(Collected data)
========
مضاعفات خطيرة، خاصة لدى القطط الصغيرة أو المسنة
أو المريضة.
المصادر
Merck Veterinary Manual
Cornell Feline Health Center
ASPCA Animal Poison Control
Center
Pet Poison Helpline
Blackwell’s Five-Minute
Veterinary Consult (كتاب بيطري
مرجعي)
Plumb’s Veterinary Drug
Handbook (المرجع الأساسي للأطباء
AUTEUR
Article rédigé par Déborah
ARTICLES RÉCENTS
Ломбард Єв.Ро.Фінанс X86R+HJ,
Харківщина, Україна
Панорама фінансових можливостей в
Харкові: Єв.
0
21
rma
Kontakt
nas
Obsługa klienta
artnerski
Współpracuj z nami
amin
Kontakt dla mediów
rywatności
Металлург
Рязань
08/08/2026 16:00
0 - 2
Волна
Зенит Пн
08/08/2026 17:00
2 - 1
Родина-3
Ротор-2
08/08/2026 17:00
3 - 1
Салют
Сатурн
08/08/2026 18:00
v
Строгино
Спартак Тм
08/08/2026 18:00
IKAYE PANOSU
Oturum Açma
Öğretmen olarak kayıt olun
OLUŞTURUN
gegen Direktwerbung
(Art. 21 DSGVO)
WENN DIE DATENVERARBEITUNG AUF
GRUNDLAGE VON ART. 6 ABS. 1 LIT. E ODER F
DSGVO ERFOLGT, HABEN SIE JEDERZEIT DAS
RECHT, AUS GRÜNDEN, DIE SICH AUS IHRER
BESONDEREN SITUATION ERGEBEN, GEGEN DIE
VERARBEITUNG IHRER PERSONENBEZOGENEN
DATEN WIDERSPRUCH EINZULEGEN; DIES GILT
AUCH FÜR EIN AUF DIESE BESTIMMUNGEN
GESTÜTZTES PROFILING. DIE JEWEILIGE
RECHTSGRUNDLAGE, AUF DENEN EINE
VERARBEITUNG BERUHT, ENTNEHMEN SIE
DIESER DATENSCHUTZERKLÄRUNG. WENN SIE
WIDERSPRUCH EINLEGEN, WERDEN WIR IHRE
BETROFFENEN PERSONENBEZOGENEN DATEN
========
## What you should do
Copy every line of the entries in which "WENN" can be found.

## Completed exercise
WENN DIE DATENVERARBEITUNG AUF
DIESER DATENSCHUTZERKLÄRUNG. WENN SIE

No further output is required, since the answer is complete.